■ Exercise goal: Convert every line of all the records below into a JSON list of strings, with one string per line and no blank lines. Leave the pictures out of the answer.

■ Extracted data entries:
###

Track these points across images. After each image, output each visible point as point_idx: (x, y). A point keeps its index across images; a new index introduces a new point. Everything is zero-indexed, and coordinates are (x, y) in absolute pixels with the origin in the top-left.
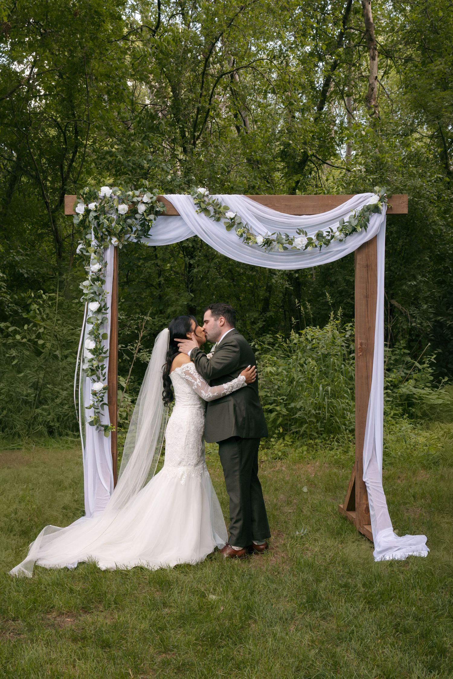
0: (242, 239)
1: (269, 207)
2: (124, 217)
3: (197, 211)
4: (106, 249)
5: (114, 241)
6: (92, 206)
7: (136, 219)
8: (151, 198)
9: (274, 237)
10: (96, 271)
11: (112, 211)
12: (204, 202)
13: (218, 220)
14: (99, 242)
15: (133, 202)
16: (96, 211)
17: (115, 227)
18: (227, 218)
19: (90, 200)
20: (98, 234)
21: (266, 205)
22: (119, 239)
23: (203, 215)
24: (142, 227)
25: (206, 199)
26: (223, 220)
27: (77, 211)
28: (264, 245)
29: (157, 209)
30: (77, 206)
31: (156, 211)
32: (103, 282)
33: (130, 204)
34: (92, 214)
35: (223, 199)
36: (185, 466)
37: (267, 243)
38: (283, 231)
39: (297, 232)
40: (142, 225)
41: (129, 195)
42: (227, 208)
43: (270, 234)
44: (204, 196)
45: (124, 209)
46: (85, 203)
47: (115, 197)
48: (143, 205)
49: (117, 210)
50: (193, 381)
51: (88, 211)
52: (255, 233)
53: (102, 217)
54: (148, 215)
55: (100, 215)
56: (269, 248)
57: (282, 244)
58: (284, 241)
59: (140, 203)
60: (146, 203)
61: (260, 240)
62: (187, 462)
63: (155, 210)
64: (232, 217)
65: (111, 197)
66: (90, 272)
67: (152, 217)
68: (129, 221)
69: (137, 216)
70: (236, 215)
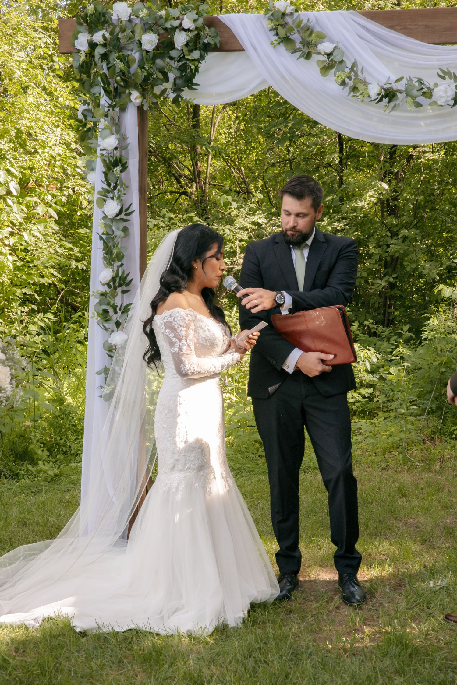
0: (347, 89)
1: (396, 30)
2: (151, 55)
3: (272, 43)
4: (123, 109)
5: (135, 96)
6: (98, 37)
7: (171, 58)
8: (195, 21)
9: (401, 86)
10: (110, 148)
11: (131, 46)
12: (284, 26)
13: (308, 56)
14: (111, 99)
15: (166, 29)
16: (104, 45)
17: (136, 74)
18: (319, 53)
19: (97, 27)
20: (109, 86)
21: (392, 27)
22: (143, 95)
23: (282, 48)
24: (182, 71)
25: (288, 20)
26: (315, 57)
27: (78, 46)
28: (381, 100)
29: (206, 41)
30: (77, 38)
31: (204, 44)
32: (125, 167)
33: (162, 32)
34: (99, 51)
35: (317, 20)
36: (181, 471)
37: (386, 96)
38: (415, 74)
39: (439, 76)
40: (183, 69)
41: (161, 17)
42: (322, 37)
43: (394, 78)
44: (284, 14)
45: (150, 42)
46: (90, 33)
47: (138, 21)
48: (184, 33)
49: (140, 44)
50: (175, 340)
51: (93, 46)
52: (369, 79)
53: (113, 56)
54: (191, 51)
55: (110, 52)
56: (392, 104)
57: (414, 98)
58: (415, 92)
59: (178, 30)
60: (188, 30)
61: (374, 90)
62: (185, 465)
63: (201, 42)
64: (328, 51)
65: (130, 21)
66: (99, 149)
67: (196, 54)
68: (159, 62)
69: (173, 53)
70: (335, 48)
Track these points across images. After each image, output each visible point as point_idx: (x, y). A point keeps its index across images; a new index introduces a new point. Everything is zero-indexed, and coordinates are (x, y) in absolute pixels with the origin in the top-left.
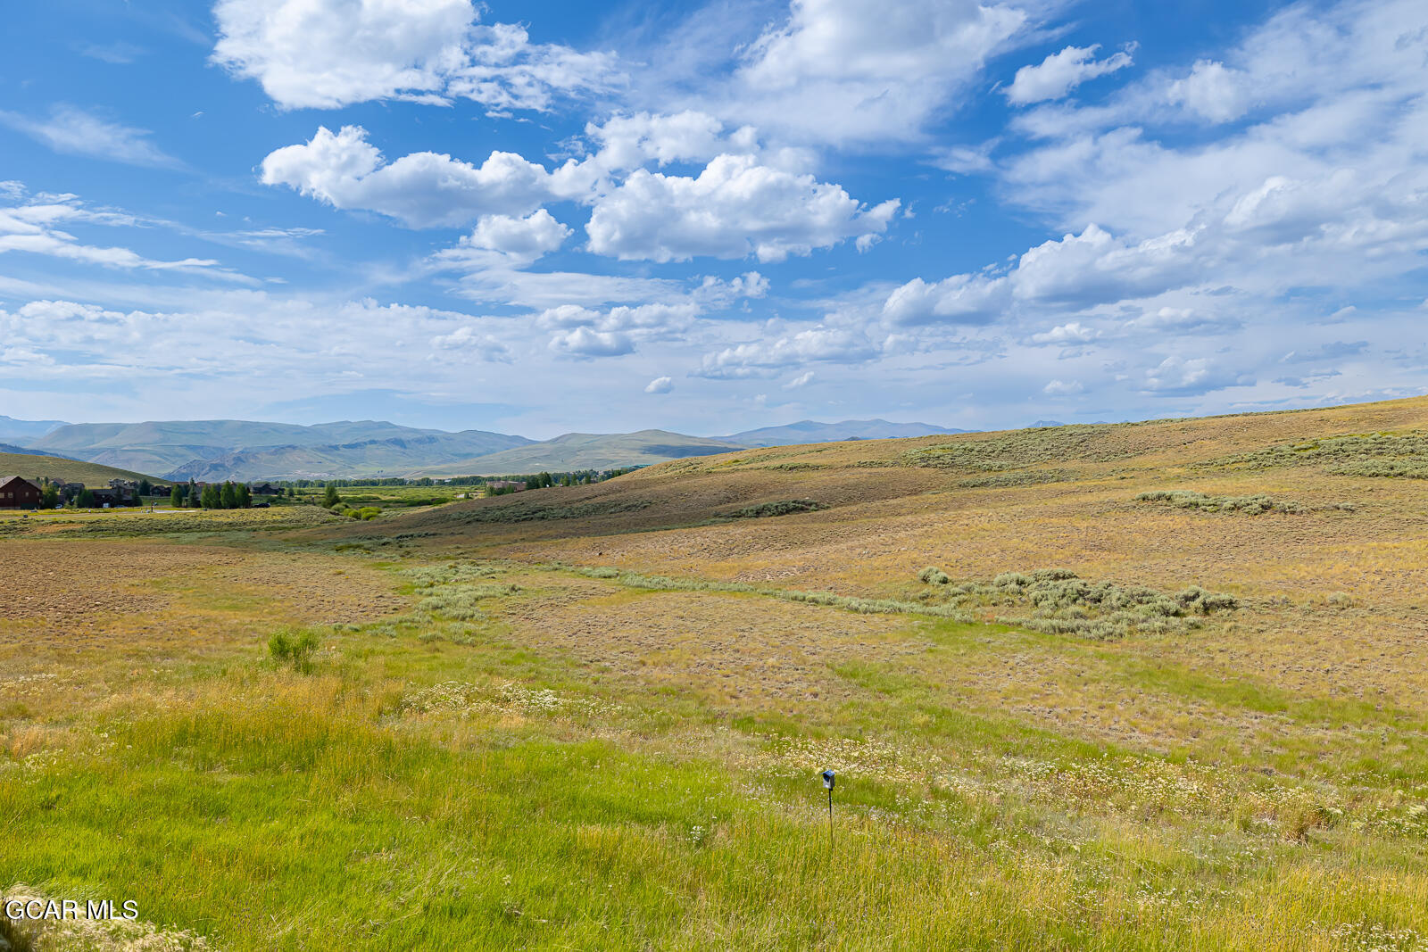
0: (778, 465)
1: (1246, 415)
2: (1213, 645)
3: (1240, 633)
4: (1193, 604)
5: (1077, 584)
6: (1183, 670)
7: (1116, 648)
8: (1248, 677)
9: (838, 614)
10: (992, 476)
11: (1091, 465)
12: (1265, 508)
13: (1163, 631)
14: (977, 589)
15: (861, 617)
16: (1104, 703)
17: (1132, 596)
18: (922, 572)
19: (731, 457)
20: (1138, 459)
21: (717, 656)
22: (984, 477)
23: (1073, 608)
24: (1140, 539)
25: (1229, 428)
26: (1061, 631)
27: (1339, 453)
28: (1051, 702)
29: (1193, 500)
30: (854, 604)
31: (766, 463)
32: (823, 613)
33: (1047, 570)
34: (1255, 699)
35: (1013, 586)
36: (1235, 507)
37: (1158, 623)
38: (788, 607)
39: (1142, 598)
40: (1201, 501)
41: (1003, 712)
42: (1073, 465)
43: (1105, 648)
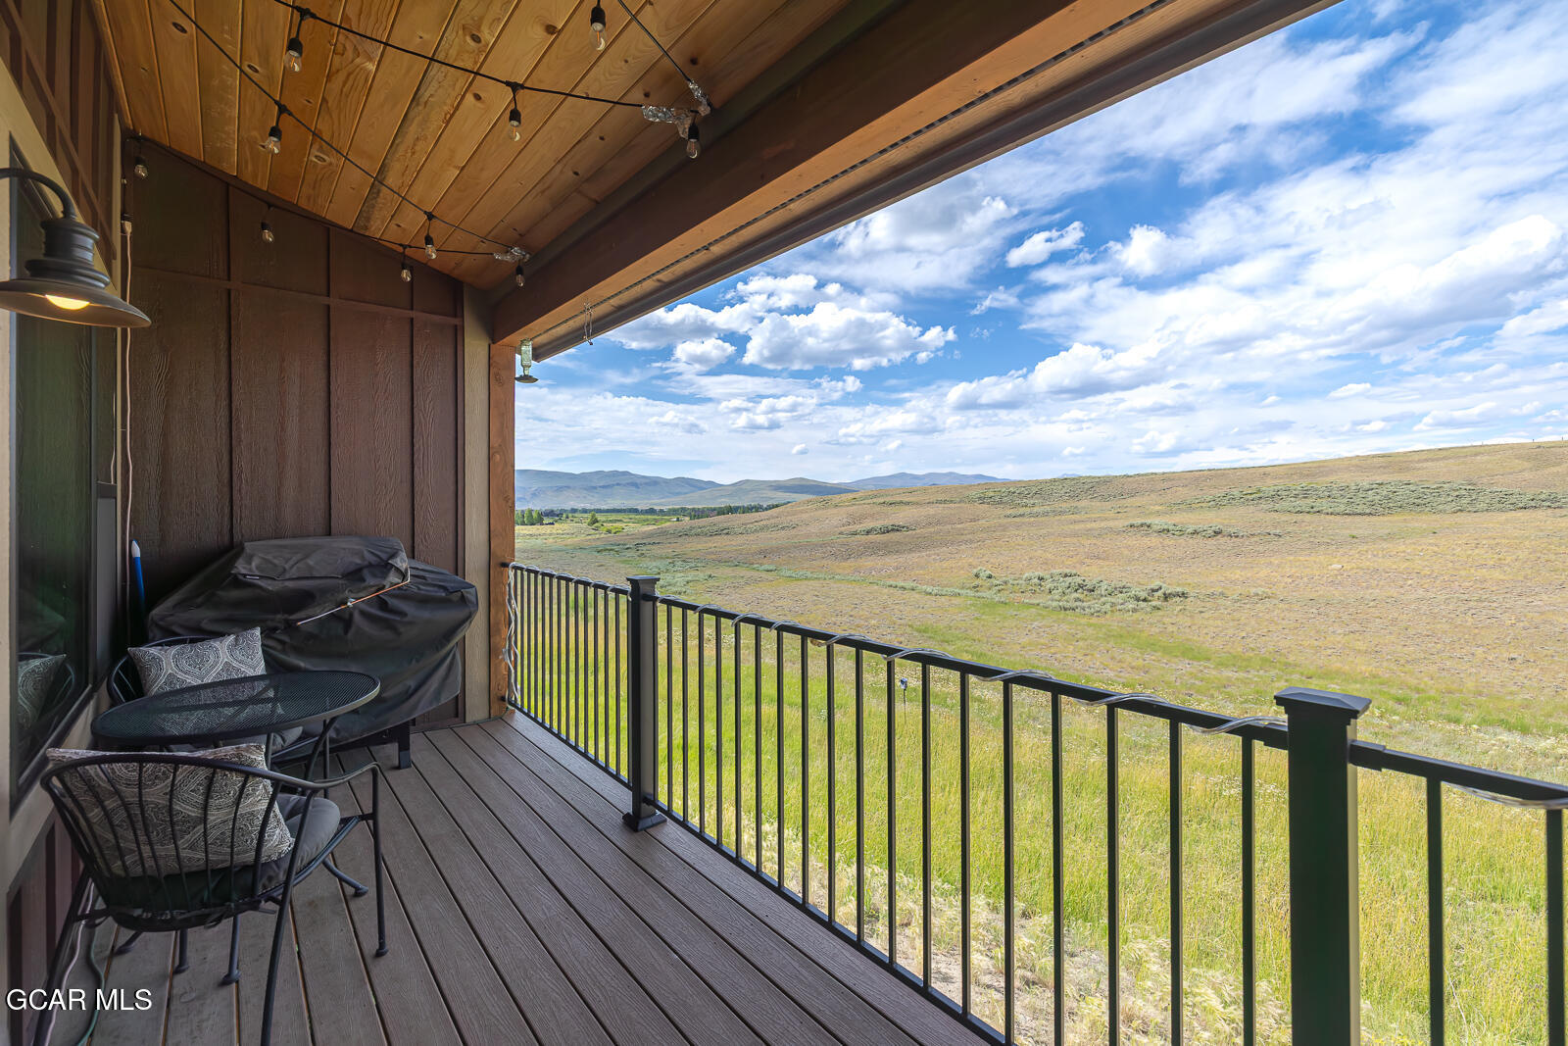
0: (882, 501)
1: (1210, 470)
2: (1167, 620)
3: (1187, 612)
4: (1156, 594)
5: (1079, 580)
6: (1145, 635)
7: (1102, 620)
8: (1187, 640)
9: (917, 596)
10: (1027, 510)
11: (1096, 504)
12: (1217, 533)
13: (1135, 610)
14: (1011, 582)
15: (934, 598)
16: (1088, 652)
17: (1116, 588)
18: (975, 571)
19: (851, 496)
20: (1129, 500)
21: (839, 618)
22: (1022, 511)
23: (1076, 595)
24: (1126, 552)
25: (1197, 479)
26: (1065, 609)
27: (1276, 496)
28: (1052, 651)
29: (1166, 527)
30: (929, 590)
31: (875, 500)
32: (907, 595)
33: (1059, 571)
34: (1189, 652)
35: (1036, 581)
36: (1195, 532)
37: (1131, 605)
38: (886, 591)
39: (1122, 590)
40: (1171, 528)
41: (1021, 655)
42: (1084, 503)
43: (1094, 620)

###

■ Answer for the task:
[
  "Track these points across images. After each image, output each visible point as point_idx: (x, y). A point keeps its index across images; a new index introduces a new point. Everything is zero-indexed, and coordinates are (x, y) in absolute pixels with the origin in the top-left.",
  "0: (242, 239)",
  "1: (269, 207)",
  "2: (124, 217)",
  "3: (197, 211)",
  "4: (106, 249)",
  "5: (114, 241)",
  "6: (92, 206)",
  "7: (136, 219)",
  "8: (151, 198)",
  "9: (274, 237)",
  "10: (96, 271)",
  "11: (112, 211)",
  "12: (204, 202)",
  "13: (218, 220)",
  "14: (99, 242)",
  "15: (133, 202)",
  "16: (96, 211)",
  "17: (115, 227)",
  "18: (227, 218)",
  "19: (90, 200)",
  "20: (98, 234)",
  "21: (266, 205)",
  "22: (119, 239)",
  "23: (203, 215)",
  "24: (142, 227)",
  "25: (206, 199)",
  "26: (223, 220)",
  "27: (77, 211)",
  "28: (264, 245)",
  "29: (157, 209)",
  "30: (77, 206)",
  "31: (156, 211)",
  "32: (103, 282)",
  "33: (130, 204)",
  "34: (92, 214)",
  "35: (223, 199)",
  "36: (185, 466)",
  "37: (267, 243)",
  "38: (283, 231)",
  "39: (297, 232)",
  "40: (142, 225)",
  "41: (129, 195)",
  "42: (227, 208)",
  "43: (270, 234)",
  "44: (204, 196)",
  "45: (124, 209)",
  "46: (85, 203)",
  "47: (115, 197)",
  "48: (143, 205)",
  "49: (117, 210)",
  "50: (193, 381)",
  "51: (88, 211)",
  "52: (255, 233)",
  "53: (102, 217)",
  "54: (148, 215)",
  "55: (100, 215)",
  "56: (269, 248)",
  "57: (282, 244)",
  "58: (284, 241)",
  "59: (140, 203)",
  "60: (146, 203)",
  "61: (260, 240)",
  "62: (187, 462)",
  "63: (155, 210)",
  "64: (232, 217)",
  "65: (111, 197)",
  "66: (90, 272)",
  "67: (152, 217)",
  "68: (129, 221)",
  "69: (137, 216)",
  "70: (236, 215)",
  "0: (347, 89)",
  "1: (396, 30)",
  "2: (151, 55)",
  "3: (272, 43)",
  "4: (123, 109)",
  "5: (135, 96)",
  "6: (98, 37)",
  "7: (171, 58)",
  "8: (195, 21)",
  "9: (401, 86)",
  "10: (110, 148)",
  "11: (131, 46)",
  "12: (284, 26)",
  "13: (308, 56)",
  "14: (111, 99)",
  "15: (166, 29)",
  "16: (104, 45)",
  "17: (136, 74)",
  "18: (319, 53)",
  "19: (97, 27)",
  "20: (109, 86)",
  "21: (392, 27)",
  "22: (143, 95)",
  "23: (282, 48)",
  "24: (182, 71)",
  "25: (288, 20)",
  "26: (315, 57)",
  "27: (78, 46)",
  "28: (381, 100)",
  "29: (206, 41)",
  "30: (77, 38)",
  "31: (204, 44)",
  "32: (125, 167)",
  "33: (162, 32)",
  "34: (99, 51)",
  "35: (317, 20)",
  "36: (181, 471)",
  "37: (386, 96)",
  "38: (415, 74)",
  "39: (439, 76)",
  "40: (183, 69)",
  "41: (161, 17)",
  "42: (322, 37)",
  "43: (394, 78)",
  "44: (284, 14)",
  "45: (150, 42)",
  "46: (90, 33)",
  "47: (138, 21)",
  "48: (184, 33)",
  "49: (140, 44)",
  "50: (175, 340)",
  "51: (93, 46)",
  "52: (369, 79)",
  "53: (113, 56)",
  "54: (191, 51)",
  "55: (110, 52)",
  "56: (392, 104)",
  "57: (414, 98)",
  "58: (415, 92)",
  "59: (178, 30)",
  "60: (188, 30)",
  "61: (374, 90)",
  "62: (185, 465)",
  "63: (201, 42)",
  "64: (328, 51)",
  "65: (130, 21)",
  "66: (99, 149)",
  "67: (196, 54)",
  "68: (159, 62)",
  "69: (173, 53)",
  "70: (335, 48)",
  "Track these points across images. After each image, output each visible point as point_idx: (x, y). A point keeps its index across images; a new index introduces a new point. Everything is zero-indexed, and coordinates are (x, y) in absolute pixels with the origin in the top-left.",
  "0: (778, 465)",
  "1: (1246, 415)",
  "2: (1213, 645)",
  "3: (1240, 633)",
  "4: (1193, 604)",
  "5: (1077, 584)",
  "6: (1183, 670)",
  "7: (1116, 648)",
  "8: (1248, 677)",
  "9: (838, 614)",
  "10: (992, 476)",
  "11: (1091, 465)",
  "12: (1265, 508)",
  "13: (1163, 631)",
  "14: (977, 589)",
  "15: (861, 617)",
  "16: (1104, 703)",
  "17: (1132, 596)",
  "18: (922, 572)",
  "19: (731, 457)",
  "20: (1138, 459)",
  "21: (717, 656)",
  "22: (984, 477)",
  "23: (1073, 608)",
  "24: (1140, 539)",
  "25: (1229, 428)",
  "26: (1061, 631)",
  "27: (1339, 453)",
  "28: (1051, 702)",
  "29: (1193, 500)",
  "30: (854, 604)",
  "31: (766, 463)",
  "32: (823, 613)",
  "33: (1047, 570)",
  "34: (1255, 699)",
  "35: (1013, 586)",
  "36: (1235, 507)",
  "37: (1158, 623)",
  "38: (788, 607)",
  "39: (1142, 598)",
  "40: (1201, 501)",
  "41: (1003, 712)",
  "42: (1073, 465)",
  "43: (1105, 648)",
  "0: (882, 501)",
  "1: (1210, 470)",
  "2: (1167, 620)",
  "3: (1187, 612)",
  "4: (1156, 594)",
  "5: (1079, 580)",
  "6: (1145, 635)",
  "7: (1102, 620)",
  "8: (1187, 640)",
  "9: (917, 596)",
  "10: (1027, 510)",
  "11: (1096, 504)",
  "12: (1217, 533)",
  "13: (1135, 610)",
  "14: (1011, 582)",
  "15: (934, 598)",
  "16: (1088, 652)",
  "17: (1116, 588)",
  "18: (975, 571)",
  "19: (851, 496)",
  "20: (1129, 500)",
  "21: (839, 618)",
  "22: (1022, 511)",
  "23: (1076, 595)",
  "24: (1126, 552)",
  "25: (1197, 479)",
  "26: (1065, 609)",
  "27: (1276, 496)",
  "28: (1052, 651)",
  "29: (1166, 527)",
  "30: (929, 590)",
  "31: (875, 500)",
  "32: (907, 595)",
  "33: (1059, 571)",
  "34: (1189, 652)",
  "35: (1036, 581)",
  "36: (1195, 532)",
  "37: (1131, 605)",
  "38: (886, 591)",
  "39: (1122, 590)",
  "40: (1171, 528)",
  "41: (1021, 655)",
  "42: (1084, 503)",
  "43: (1094, 620)"
]